Skip every image and restate the data word for word.

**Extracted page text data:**
○ ○ ○ ○ ○
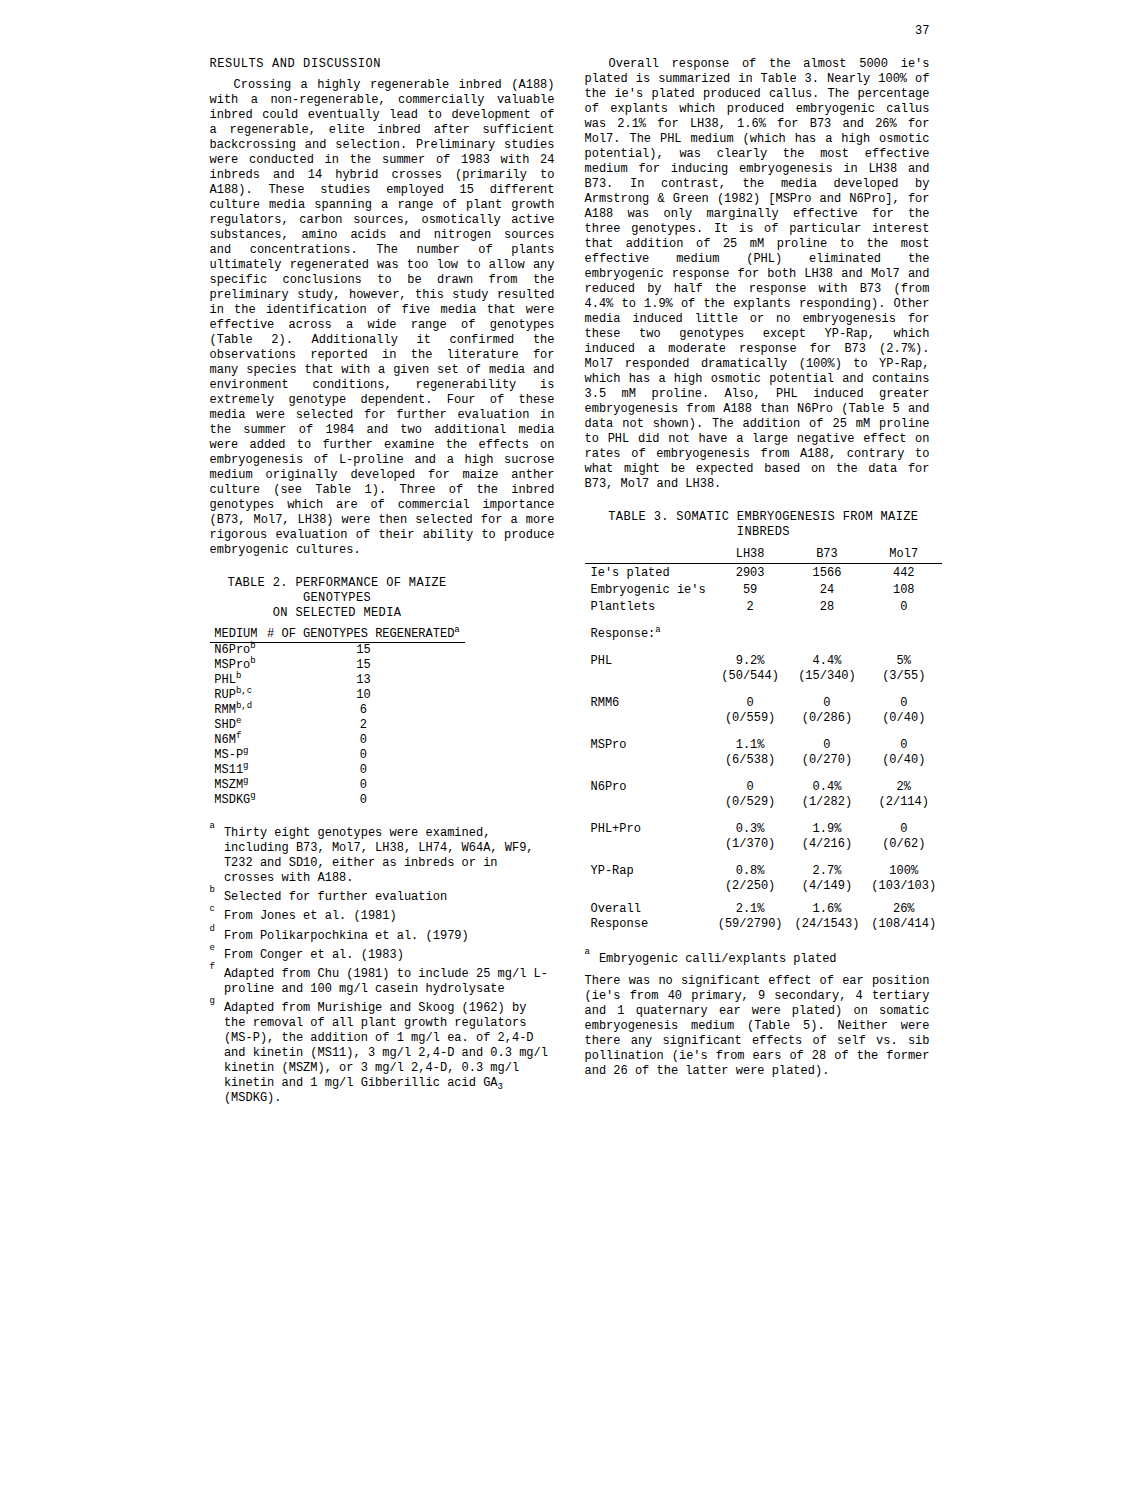37
RESULTS AND DISCUSSION
Crossing a highly regenerable inbred (A188) with a non-regenerable, commercially valuable inbred could eventually lead to development of a regenerable, elite inbred after sufficient backcrossing and selection. Preliminary studies were conducted in the summer of 1983 with 24 inbreds and 14 hybrid crosses (primarily to A188). These studies employed 15 different culture media spanning a range of plant growth regulators, carbon sources, osmotically active substances, amino acids and nitrogen sources and concentrations. The number of plants ultimately regenerated was too low to allow any specific conclusions to be drawn from the preliminary study, however, this study resulted in the identification of five media that were effective across a wide range of genotypes (Table 2). Additionally it confirmed the observations reported in the literature for many species that with a given set of media and environment conditions, regenerability is extremely genotype dependent. Four of these media were selected for further evaluation in the summer of 1984 and two additional media were added to further examine the effects on embryogenesis of L-proline and a high sucrose medium originally developed for maize anther culture (see Table 1). Three of the inbred genotypes which are of commercial importance (B73, Mol7, LH38) were then selected for a more rigorous evaluation of their ability to produce embryogenic cultures.
TABLE 2. PERFORMANCE OF MAIZE GENOTYPES ON SELECTED MEDIA
| MEDIUM | # OF GENOTYPES REGENERATED a |
| --- | --- |
| N6Pro b | 15 |
| MSPro b | 15 |
| PHL b | 13 |
| RUP b,c | 10 |
| RMM b,d | 6 |
| SHD e | 2 |
| N6M f | 0 |
| MS-P g | 0 |
| MS11 g | 0 |
| MSZM g | 0 |
| MSDKG g | 0 |
aThirty eight genotypes were examined, including B73, Mol7, LH38, LH74, W64A, WF9, T232 and SD10, either as inbreds or in crosses with A188.
bSelected for further evaluation
cFrom Jones et al. (1981)
dFrom Polikarpochkina et al. (1979)
eFrom Conger et al. (1983)
fAdapted from Chu (1981) to include 25 mg/l L-proline and 100 mg/l casein hydrolysate
gAdapted from Murishige and Skoog (1962) by the removal of all plant growth regulators (MS-P), the addition of 1 mg/l ea. of 2,4-D and kinetin (MS11), 3 mg/l 2,4-D and 0.3 mg/l kinetin (MSZM), or 3 mg/l 2,4-D, 0.3 mg/l kinetin and 1 mg/l Gibberillic acid GA3 (MSDKG).
Overall response of the almost 5000 ie's plated is summarized in Table 3. Nearly 100% of the ie's plated produced callus. The percentage of explants which produced embryogenic callus was 2.1% for LH38, 1.6% for B73 and 26% for Mol7. The PHL medium (which has a high osmotic potential), was clearly the most effective medium for inducing embryogenesis in LH38 and B73. In contrast, the media developed by Armstrong & Green (1982) [MSPro and N6Pro], for A188 was only marginally effective for the three genotypes. It is of particular interest that addition of 25 mM proline to the most effective medium (PHL) eliminated the embryogenic response for both LH38 and Mol7 and reduced by half the response with B73 (from 4.4% to 1.9% of the explants responding). Other media induced little or no embryogenesis for these two genotypes except YP-Rap, which induced a moderate response for B73 (2.7%). Mol7 responded dramatically (100%) to YP-Rap, which has a high osmotic potential and contains 3.5 mM proline. Also, PHL induced greater embryogenesis from A188 than N6Pro (Table 5 and data not shown). The addition of 25 mM proline to PHL did not have a large negative effect on rates of embryogenesis from A188, contrary to what might be expected based on the data for B73, Mol7 and LH38.
TABLE 3. SOMATIC EMBRYOGENESIS FROM MAIZE INBREDS
| | LH38 | B73 | Mol7 |
| --- | --- | --- | --- |
| Ie's plated | 2903 | 1566 | 442 |
| Embryogenic ie's | 59 | 24 | 108 |
| Plantlets | 2 | 28 | 0 |
| Response: a | | | |
| PHL | 9.2% (50/544) | 4.4% (15/340) | 5% (3/55) |
| RMM6 | 0 (0/559) | 0 (0/286) | 0 (0/40) |
| MSPro | 1.1% (6/538) | 0 (0/270) | 0 (0/40) |
| N6Pro | 0 (0/529) | 0.4% (1/282) | 2% (2/114) |
| PHL+Pro | 0.3% (1/370) | 1.9% (4/216) | 0 (0/62) |
| YP-Rap | 0.8% (2/250) | 2.7% (4/149) | 100% (103/103) |
| Overall Response | 2.1% (59/2790) | 1.6% (24/1543) | 26% (108/414) |
aEmbryogenic calli/explants plated
There was no significant effect of ear position (ie's from 40 primary, 9 secondary, 4 tertiary and 1 quaternary ear were plated) on somatic embryogenesis medium (Table 5). Neither were there any significant effects of self vs. sib pollination (ie's from ears of 28 of the former and 26 of the latter were plated).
○ ○ ○ ○ ○
**Your solution:**
37
RESULTS AND DISCUSSION
Crossing a highly regenerable inbred (A188) with a non-regenerable, commercially valuable inbred could eventually lead to development of a regenerable, elite inbred after sufficient backcrossing and selection. Preliminary studies were conducted in the summer of 1983 with 24 inbreds and 14 hybrid crosses (primarily to A188). These studies employed 15 different culture media spanning a range of plant growth regulators, carbon sources, osmotically active substances, amino acids and nitrogen sources and concentrations. The number of plants ultimately regenerated was too low to allow any specific conclusions to be drawn from the preliminary study, however, this study resulted in the identification of five media that were effective across a wide range of genotypes (Table 2). Additionally it confirmed the observations reported in the literature for many species that with a given set of media and environment conditions, regenerability is extremely genotype dependent. Four of these media were selected for further evaluation in the summer of 1984 and two additional media were added to further examine the effects on embryogenesis of L-proline and a high sucrose medium originally developed for maize anther culture (see Table 1). Three of the inbred genotypes which are of commercial importance (B73, Mol7, LH38) were then selected for a more rigorous evaluation of their ability to produce embryogenic cultures.
TABLE 2. PERFORMANCE OF MAIZE GENOTYPES ON SELECTED MEDIA
| MEDIUM | # OF GENOTYPES REGENERATED a |
| --- | --- |
| N6Pro b | 15 |
| MSPro b | 15 |
| PHL b | 13 |
| RUP b,c | 10 |
| RMM b,d | 6 |
| SHD e | 2 |
| N6M f | 0 |
| MS-P g | 0 |
| MS11 g | 0 |
| MSZM g | 0 |
| MSDKG g | 0 |
aThirty eight genotypes were examined, including B73, Mol7, LH38, LH74, W64A, WF9, T232 and SD10, either as inbreds or in crosses with A188.
bSelected for further evaluation
cFrom Jones et al. (1981)
dFrom Polikarpochkina et al. (1979)
eFrom Conger et al. (1983)
fAdapted from Chu (1981) to include 25 mg/l L-proline and 100 mg/l casein hydrolysate
gAdapted from Murishige and Skoog (1962) by the removal of all plant growth regulators (MS-P), the addition of 1 mg/l ea. of 2,4-D and kinetin (MS11), 3 mg/l 2,4-D and 0.3 mg/l kinetin (MSZM), or 3 mg/l 2,4-D, 0.3 mg/l kinetin and 1 mg/l Gibberillic acid GA3 (MSDKG).
Overall response of the almost 5000 ie's plated is summarized in Table 3. Nearly 100% of the ie's plated produced callus. The percentage of explants which produced embryogenic callus was 2.1% for LH38, 1.6% for B73 and 26% for Mol7. The PHL medium (which has a high osmotic potential), was clearly the most effective medium for inducing embryogenesis in LH38 and B73. In contrast, the media developed by Armstrong & Green (1982) [MSPro and N6Pro], for A188 was only marginally effective for the three genotypes. It is of particular interest that addition of 25 mM proline to the most effective medium (PHL) eliminated the embryogenic response for both LH38 and Mol7 and reduced by half the response with B73 (from 4.4% to 1.9% of the explants responding). Other media induced little or no embryogenesis for these two genotypes except YP-Rap, which induced a moderate response for B73 (2.7%). Mol7 responded dramatically (100%) to YP-Rap, which has a high osmotic potential and contains 3.5 mM proline. Also, PHL induced greater embryogenesis from A188 than N6Pro (Table 5 and data not shown). The addition of 25 mM proline to PHL did not have a large negative effect on rates of embryogenesis from A188, contrary to what might be expected based on the data for B73, Mol7 and LH38.
TABLE 3. SOMATIC EMBRYOGENESIS FROM MAIZE INBREDS
| | LH38 | B73 | Mol7 |
| --- | --- | --- | --- |
| Ie's plated | 2903 | 1566 | 442 |
| Embryogenic ie's | 59 | 24 | 108 |
| Plantlets | 2 | 28 | 0 |
| Response: a | | | |
| PHL | 9.2% (50/544) | 4.4% (15/340) | 5% (3/55) |
| RMM6 | 0 (0/559) | 0 (0/286) | 0 (0/40) |
| MSPro | 1.1% (6/538) | 0 (0/270) | 0 (0/40) |
| N6Pro | 0 (0/529) | 0.4% (1/282) | 2% (2/114) |
| PHL+Pro | 0.3% (1/370) | 1.9% (4/216) | 0 (0/62) |
| YP-Rap | 0.8% (2/250) | 2.7% (4/149) | 100% (103/103) |
| Overall Response | 2.1% (59/2790) | 1.6% (24/1543) | 26% (108/414) |
aEmbryogenic calli/explants plated
There was no significant effect of ear position (ie's from 40 primary, 9 secondary, 4 tertiary and 1 quaternary ear were plated) on somatic embryogenesis medium (Table 5). Neither were there any significant effects of self vs. sib pollination (ie's from ears of 28 of the former and 26 of the latter were plated).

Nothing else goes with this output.